- [COMPLETE THE FOLLOWING]:
A: In the essay about memories and self-talk, what did the cycling partner say at the end of the morning ride?
B: Carry on the essay about memories and self-talk, picking up after its final sentence.

- [SOURCE EXTRACT]:

┌──

Don't Play it Again, Sam

On a recent walk I was listening to Deepak Chopra discussing spiritual solutions to life's most difficult problems.  Someone asked him about rules to live by and he stated "I use memories but I do not allow memories to use me."  I literally stopped in my tracks and took note of it in my phone.  

Fast forward a week and the depth of that sentiment really hit home.

At the end of a morning ride this week my cycling partner and I were chatting and at one point in our conversation he looked at me and said "you know, you put yourself down a lot."  We both are fans of self-deprecating humour and liberally sprinkle it throughout our conversations, so for him to mention this to me in all seriousness really surprised me.  I am sure that I joked my way out of the discomfort of his observation in the moment, but it stuck with me.  It wasn't until a day or so later while out walking that I put two and two together.

The negative comments and jokes that I have been making about myself for so long are really just the soundtrack of the stories that I have been fed for so many years being played back on a continuous loop.  All of the things I was made to believe about myself from negative opinions about my appearance, my personality and my abilities across many different playing fields all having been internalized and normalized and now a part of my inner (and outer) dialogue.  As I made this connection, Deepak's quote came to mind "I use memories but I do not allow memories to use me."  And I realized the true power that lies within that mindset.

└──

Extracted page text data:
┌──

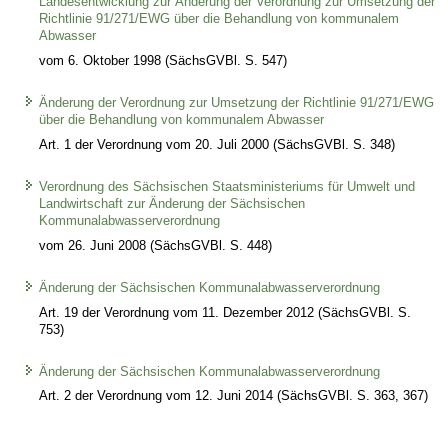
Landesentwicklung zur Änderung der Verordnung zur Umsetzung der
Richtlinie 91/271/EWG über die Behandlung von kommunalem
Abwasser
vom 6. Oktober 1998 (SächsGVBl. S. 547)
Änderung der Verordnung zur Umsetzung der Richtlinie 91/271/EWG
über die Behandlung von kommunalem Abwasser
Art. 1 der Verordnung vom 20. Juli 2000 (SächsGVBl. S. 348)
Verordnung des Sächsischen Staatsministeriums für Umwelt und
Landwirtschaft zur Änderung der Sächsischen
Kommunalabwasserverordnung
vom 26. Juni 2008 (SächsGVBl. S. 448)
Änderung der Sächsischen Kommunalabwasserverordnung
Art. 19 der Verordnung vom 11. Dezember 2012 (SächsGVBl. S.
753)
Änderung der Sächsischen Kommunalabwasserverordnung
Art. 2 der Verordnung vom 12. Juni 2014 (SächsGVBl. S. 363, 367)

└──
┌──

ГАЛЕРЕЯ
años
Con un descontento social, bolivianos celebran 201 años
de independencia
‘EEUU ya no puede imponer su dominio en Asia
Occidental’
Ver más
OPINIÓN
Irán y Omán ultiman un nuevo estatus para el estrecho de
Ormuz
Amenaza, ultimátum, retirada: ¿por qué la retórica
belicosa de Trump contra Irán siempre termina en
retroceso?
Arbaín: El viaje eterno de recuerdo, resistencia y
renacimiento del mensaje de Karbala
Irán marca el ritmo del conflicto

└──
┌──

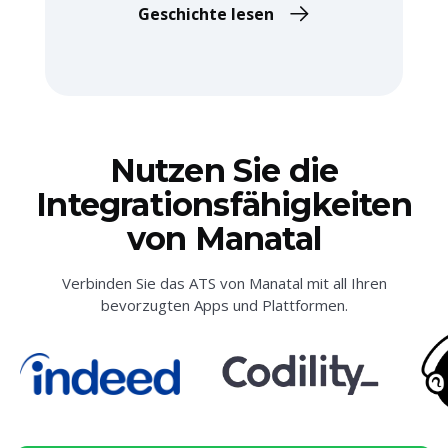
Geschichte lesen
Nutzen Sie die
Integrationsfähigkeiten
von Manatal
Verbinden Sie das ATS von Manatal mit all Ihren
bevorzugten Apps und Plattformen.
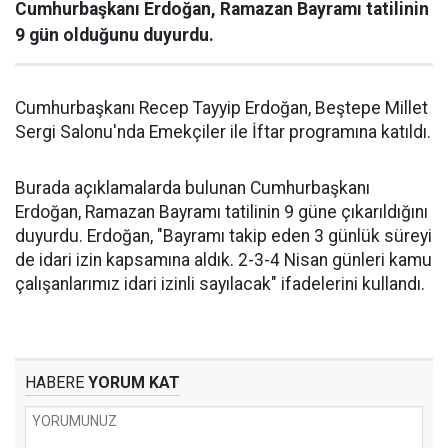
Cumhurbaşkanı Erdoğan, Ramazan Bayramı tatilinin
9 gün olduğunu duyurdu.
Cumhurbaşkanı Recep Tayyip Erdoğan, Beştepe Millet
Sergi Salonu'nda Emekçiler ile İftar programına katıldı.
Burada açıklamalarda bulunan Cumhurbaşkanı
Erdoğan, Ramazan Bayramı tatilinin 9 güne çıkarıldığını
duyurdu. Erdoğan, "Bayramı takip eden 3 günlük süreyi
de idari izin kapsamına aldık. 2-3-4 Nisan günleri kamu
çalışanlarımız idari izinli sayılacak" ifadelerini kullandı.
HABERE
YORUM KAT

└──

- [RESULTS OF THE TASKS]:
A: He said, "you know, you put yourself down a lot."

B:
By using memories we are able to review and reflect on our past, to determine where we may have taken steps off of our path that did not serve us in the moment, and also to remember where we have made strong forward progress.  By not allowing our memories to use us, we maintain our resilience as we are not weighed down by our past and the old stories that may exist there.  Instead we become the witnesses of our past lives and use the lessons learned to help guide us forward.  Letting go of the hold that our memories can have over us is like unlocking chains that bind our ankles and make our journey so much harder.  It is not easy to take steps forward while being pulled backwards at the same time.

What have I gained from this unexpected lesson?  Strength.  I had no idea just how much these inner dialogues were distracting me from living in the present.  By raising my awareness and finally starting to release the hold that these old stories had on me I feel like I have a greater ability to develop new stories that provide a much more accurate and honest representation of who I am at my core.  Stories that I am creating through trial and error, curiosity and discovery and believing in my true self.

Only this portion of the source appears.